In [24]:
import os
import json
import re
import pandas as pd
from tqdm import tqdm
from dotenv import load_dotenv
from openai import OpenAI



In [25]:
load_dotenv()

client = OpenAI(
    api_key=os.getenv("OPENROUTER_API_KEY"),
    base_url="https://openrouter.ai/api/v1"
)



In [26]:
df = pd.read_csv("yelp.csv")

df = df[['text', 'stars']]
df = df.sample(200, random_state=42).reset_index(drop=True)

df.head()


Unnamed: 0,text,stars
0,We got here around midnight last Friday... the...,4
1,Brought a friend from Louisiana here. She say...,5
2,"Every friday, my dad and I eat here. We order ...",3
3,"My husband and I were really, really disappoin...",1
4,Love this place! Was in phoenix 3 weeks for w...,5


In [34]:
def call_llm(prompt):
    try:
        response = client.chat.completions.create(
            model="meta-llama/llama-3.1-8b-instruct",
            messages=[
                {"role": "system", "content": "You are a strict JSON API."},
                {"role": "user", "content": prompt}
            ],
            temperature=0.2,
            max_tokens=200
        )

        text = response.choices[0].message.content.strip()

        # Remove markdown if present
        text = re.sub(r"```json|```", "", text).strip()

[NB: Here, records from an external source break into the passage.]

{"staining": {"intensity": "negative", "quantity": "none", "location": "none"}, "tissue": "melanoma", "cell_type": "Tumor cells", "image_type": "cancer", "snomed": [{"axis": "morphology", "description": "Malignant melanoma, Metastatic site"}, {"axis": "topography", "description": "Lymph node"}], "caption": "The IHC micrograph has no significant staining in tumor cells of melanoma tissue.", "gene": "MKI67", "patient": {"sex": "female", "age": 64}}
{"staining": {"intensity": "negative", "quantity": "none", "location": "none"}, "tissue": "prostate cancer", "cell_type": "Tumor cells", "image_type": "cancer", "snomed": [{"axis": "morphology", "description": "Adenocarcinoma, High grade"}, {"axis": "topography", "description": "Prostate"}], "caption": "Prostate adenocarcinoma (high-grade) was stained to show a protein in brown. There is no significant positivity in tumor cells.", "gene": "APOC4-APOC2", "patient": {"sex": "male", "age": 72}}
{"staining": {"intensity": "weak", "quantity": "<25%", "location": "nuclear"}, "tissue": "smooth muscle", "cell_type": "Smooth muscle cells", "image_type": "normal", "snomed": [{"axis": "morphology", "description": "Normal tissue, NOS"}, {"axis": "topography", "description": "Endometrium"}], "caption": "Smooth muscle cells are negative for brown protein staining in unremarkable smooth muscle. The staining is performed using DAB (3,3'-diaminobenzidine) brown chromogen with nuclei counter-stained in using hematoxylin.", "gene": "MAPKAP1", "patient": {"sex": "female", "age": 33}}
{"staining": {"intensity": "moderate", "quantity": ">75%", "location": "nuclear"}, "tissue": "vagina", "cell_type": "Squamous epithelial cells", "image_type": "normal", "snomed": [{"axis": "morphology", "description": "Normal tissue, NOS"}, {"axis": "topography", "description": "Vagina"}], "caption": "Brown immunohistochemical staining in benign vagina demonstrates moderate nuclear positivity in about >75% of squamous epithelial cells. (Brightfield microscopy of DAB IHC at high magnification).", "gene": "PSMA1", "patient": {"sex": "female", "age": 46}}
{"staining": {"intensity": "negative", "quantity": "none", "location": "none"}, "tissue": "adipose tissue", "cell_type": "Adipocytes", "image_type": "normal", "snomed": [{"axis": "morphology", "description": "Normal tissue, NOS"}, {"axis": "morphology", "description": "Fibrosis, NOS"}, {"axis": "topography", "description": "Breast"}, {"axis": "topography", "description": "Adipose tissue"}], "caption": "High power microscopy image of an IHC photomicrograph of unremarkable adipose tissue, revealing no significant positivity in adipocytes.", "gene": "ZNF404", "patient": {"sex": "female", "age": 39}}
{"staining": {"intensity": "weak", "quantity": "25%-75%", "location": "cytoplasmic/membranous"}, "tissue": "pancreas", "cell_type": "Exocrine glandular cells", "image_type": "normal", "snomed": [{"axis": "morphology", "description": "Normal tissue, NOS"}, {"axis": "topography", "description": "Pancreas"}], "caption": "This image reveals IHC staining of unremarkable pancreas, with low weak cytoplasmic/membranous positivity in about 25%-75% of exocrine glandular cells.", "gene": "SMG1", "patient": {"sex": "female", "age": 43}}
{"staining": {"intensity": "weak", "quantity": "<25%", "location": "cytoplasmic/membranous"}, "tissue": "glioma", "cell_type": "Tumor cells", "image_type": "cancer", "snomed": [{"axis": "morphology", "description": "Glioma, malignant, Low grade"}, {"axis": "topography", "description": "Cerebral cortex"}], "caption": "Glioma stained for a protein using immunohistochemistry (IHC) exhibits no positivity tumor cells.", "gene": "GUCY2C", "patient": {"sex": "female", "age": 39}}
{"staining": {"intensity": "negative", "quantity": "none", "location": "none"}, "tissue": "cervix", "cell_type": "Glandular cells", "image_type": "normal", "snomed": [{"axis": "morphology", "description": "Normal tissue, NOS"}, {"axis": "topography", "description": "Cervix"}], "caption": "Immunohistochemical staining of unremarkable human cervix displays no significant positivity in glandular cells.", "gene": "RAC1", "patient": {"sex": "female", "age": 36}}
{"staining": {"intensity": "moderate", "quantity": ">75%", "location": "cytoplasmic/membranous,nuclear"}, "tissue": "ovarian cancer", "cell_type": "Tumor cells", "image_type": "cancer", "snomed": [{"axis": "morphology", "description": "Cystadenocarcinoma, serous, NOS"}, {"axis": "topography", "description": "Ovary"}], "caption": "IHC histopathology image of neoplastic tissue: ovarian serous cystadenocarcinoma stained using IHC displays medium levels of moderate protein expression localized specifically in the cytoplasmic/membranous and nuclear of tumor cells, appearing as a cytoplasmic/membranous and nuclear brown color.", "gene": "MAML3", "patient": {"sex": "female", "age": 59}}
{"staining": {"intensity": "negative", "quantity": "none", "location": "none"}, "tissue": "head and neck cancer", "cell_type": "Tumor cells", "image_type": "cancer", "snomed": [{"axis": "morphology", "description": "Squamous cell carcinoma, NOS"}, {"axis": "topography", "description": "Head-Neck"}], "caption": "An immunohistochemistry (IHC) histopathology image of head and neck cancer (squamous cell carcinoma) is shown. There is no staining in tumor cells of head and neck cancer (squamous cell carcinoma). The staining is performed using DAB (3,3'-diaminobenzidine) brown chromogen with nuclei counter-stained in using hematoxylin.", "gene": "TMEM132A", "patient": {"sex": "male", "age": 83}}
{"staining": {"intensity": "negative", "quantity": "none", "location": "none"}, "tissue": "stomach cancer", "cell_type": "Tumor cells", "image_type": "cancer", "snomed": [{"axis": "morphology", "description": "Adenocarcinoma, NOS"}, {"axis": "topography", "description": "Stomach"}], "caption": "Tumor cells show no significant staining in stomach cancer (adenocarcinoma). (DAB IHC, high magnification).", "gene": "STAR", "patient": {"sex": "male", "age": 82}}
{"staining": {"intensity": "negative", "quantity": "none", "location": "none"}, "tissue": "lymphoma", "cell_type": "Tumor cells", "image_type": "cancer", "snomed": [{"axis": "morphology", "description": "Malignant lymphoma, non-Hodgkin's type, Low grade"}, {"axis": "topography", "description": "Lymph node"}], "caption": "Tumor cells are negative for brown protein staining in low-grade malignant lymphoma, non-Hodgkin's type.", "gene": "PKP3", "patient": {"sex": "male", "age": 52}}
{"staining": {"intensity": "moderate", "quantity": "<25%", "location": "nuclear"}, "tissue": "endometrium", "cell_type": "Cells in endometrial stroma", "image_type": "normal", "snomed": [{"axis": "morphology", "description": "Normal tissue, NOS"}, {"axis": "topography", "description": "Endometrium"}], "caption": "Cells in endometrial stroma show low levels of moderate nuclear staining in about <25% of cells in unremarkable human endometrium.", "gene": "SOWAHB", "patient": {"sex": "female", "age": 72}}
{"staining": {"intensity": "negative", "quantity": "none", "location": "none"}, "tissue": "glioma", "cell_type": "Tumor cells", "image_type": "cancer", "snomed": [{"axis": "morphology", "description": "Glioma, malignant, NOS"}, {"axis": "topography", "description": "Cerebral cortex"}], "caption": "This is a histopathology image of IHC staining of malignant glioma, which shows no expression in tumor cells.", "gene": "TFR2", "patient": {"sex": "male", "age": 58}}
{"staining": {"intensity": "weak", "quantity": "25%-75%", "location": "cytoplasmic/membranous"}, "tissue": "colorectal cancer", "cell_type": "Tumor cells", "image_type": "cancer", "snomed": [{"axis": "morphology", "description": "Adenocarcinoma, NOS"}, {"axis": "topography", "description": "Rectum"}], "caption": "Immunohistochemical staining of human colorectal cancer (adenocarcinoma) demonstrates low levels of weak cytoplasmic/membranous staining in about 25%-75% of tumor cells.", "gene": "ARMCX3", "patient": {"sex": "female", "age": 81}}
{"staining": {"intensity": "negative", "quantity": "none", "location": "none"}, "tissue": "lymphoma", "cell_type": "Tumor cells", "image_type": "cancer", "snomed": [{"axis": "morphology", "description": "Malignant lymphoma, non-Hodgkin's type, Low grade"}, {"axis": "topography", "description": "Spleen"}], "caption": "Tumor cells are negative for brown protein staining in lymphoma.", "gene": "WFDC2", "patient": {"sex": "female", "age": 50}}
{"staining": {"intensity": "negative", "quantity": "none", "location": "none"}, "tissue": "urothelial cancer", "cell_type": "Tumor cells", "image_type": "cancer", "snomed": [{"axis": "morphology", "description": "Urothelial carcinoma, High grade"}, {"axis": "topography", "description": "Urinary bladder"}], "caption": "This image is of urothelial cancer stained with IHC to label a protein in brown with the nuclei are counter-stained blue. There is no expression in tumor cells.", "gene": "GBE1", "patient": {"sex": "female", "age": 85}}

        # Extract JSON safely
        start = text.find("{")
        end = text.rfind("}") + 1

        if start == -1 or end == -1:
            return None

        return text[start:end]

    except Exception as e:
        print("LLM Error:", e)
        return None
l;pp


KeyboardInterrupt: 

In [28]:
prompt_v1 = """
Read the Yelp review below and predict a star rating from 1 to 5.

Return ONLY valid JSON:
{{
  "predicted_stars": 1-5,
  "explanation": "short reason"
}}

Review:
"{review}"
"""


In [29]:
prompt_v2 = """
You are a sentiment analysis expert.

Analyze sentiment, service, and quality.

Return ONLY valid JSON:
{{
  "predicted_stars": 1-5,
  "explanation": "short reason"
}}

Review:
"{review}"
"""



In [30]:
prompt_v3 = """
You are a strict JSON generator.

Rules:
- Output ONLY valid JSON
- No extra text

JSON format:
{{
  "predicted_stars": integer (1-5),
  "explanation": string (max 20 words)
}}

Review:
"{review}"
"""


In [31]:
def evaluate(predict_fn, df):
    correct = 0
    valid_json = 0
    total = len(df)

    for _, row in tqdm(df.iterrows(), total=total):
        raw = predict_fn(row['text'])

        if raw is None:
            continue

        try:
            parsed = json.loads(raw)
            valid_json += 1

            if int(parsed["predicted_stars"]) == int(row["stars"]):
                correct += 1

        except:
            pass

    return {
        "accuracy": round(correct / total, 3),
        "json_validity": round(valid_json / total, 3)
    }


In [32]:
results = {
    "Prompt V1": evaluate(predict_v1, df),
    "Prompt V2": evaluate(predict_v2, df),
    "Prompt V3": evaluate(predict_v3, df)
}

results


100%|██████████| 200/200 [05:36<00:00,  1.68s/it]
100%|██████████| 200/200 [04:36<00:00,  1.38s/it]
100%|██████████| 200/200 [07:37<00:00,  2.29s/it]


{'Prompt V1': {'accuracy': 0.695, 'json_validity': 1.0},
 'Prompt V2': {'accuracy': 0.65, 'json_validity': 1.0},
 'Prompt V3': {'accuracy': 0.625, 'json_validity': 1.0}}

## Conclusion

All three prompting strategies achieved 100% JSON validity after enforcing strict output constraints and post-processing.
Prompt V1 achieved the highest accuracy, likely due to its flexibility in interpreting sentiment.
Prompt V2 introduced structured reasoning but showed slightly lower accuracy.
Prompt V3 prioritized reliability and formatting consistency, resulting in marginally lower accuracy but maximum robustness.

This demonstrates the trade-off between strict control and predictive performance when using LLMs for classification tasks.